I think this is a great idea, but for a different reason. "Elite college" is a relative and somewhat zero-sum term, since it refers not to the quality of education but the quality of job and networking opportunities that are available once a person graduates. The embarrassing truth of these elite colleges is that there's not a whole lot of value-add. The classes are good--well, some of them--but you can find classes that are just as good at a decent state university. Elite colleges don't give anyone the ability to beat the job market; they select those who are likely already to beat it.

They also offer a fog of war. Rich dumb kids seem smart because they went to the same place where a lot of smart poors like us went; smart poors experience enough of the wealthy dumb's aura to project themselves as possibly rich (now or in the future). This requires a certain balance. If you let in too many "meritocrats" (smart poors) then the ultra-rich dumb kids who bring the networking opportunities are going to be overwhelmed and go somewhere else.

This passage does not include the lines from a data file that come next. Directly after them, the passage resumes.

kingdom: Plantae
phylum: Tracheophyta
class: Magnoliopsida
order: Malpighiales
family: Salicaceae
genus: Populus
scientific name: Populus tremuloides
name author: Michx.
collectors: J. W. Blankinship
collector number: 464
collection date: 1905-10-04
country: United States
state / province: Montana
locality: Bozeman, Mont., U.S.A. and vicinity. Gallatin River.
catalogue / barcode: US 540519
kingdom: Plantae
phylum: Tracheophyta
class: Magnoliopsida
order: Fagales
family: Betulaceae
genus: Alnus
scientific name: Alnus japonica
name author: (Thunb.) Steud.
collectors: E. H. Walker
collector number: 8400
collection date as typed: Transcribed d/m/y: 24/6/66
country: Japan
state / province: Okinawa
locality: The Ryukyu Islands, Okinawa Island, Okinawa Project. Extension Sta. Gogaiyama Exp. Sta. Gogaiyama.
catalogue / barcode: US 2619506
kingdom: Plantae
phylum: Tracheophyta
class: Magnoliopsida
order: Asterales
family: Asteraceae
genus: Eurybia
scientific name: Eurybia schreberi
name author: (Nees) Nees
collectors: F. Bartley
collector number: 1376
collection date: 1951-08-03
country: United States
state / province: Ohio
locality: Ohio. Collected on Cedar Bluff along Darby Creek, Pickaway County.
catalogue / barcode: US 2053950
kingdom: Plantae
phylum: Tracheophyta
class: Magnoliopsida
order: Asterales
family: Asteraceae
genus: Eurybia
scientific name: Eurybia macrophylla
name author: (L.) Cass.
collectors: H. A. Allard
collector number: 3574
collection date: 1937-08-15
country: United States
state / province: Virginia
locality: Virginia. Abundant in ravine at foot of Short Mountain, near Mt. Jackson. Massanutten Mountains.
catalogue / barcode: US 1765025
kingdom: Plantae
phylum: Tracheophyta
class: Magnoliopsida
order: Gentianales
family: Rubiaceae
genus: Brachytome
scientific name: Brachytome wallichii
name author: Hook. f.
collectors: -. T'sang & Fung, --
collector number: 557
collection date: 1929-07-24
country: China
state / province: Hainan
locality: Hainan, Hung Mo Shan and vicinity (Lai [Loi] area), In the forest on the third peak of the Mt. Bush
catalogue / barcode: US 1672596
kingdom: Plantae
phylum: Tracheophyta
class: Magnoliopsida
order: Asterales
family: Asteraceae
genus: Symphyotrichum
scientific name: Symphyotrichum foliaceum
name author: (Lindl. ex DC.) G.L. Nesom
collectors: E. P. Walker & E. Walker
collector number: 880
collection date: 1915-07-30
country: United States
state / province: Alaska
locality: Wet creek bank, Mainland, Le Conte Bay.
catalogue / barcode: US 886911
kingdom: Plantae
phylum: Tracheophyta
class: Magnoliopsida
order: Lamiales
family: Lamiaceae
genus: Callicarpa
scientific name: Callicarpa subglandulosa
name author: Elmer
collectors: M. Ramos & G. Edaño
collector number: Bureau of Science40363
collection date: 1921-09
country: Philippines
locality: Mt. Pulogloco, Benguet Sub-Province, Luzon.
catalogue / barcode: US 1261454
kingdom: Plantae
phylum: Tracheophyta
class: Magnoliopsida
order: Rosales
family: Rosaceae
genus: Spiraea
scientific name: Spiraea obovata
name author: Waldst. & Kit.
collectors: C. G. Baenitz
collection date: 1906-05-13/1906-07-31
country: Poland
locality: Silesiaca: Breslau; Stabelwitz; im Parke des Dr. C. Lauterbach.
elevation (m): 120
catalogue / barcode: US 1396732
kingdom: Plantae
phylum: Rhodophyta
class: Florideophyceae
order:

So, frankly, I don't think this reform would do much for undergraduate education. We already have a great number of schools that are just as good as, or better than, the Ivies... but that lack proximity to power and whose graduates get regular shitty jobs. (Actually, most of the smart poors who graduate from Ivies get regular shitty jobs too, but that's another topic.) Instead, I support it because it would improve the state of research. There are far too few professorships to go around. Whatever these massive endowments are doing, it's not funding a healthy academic job market, and we've become third-rate at everything, and soon China's going to drink our milkshake. Academia's dead and it's dead because it killed itself, and the first step toward reviving it is to fix this gross misallocation of resources.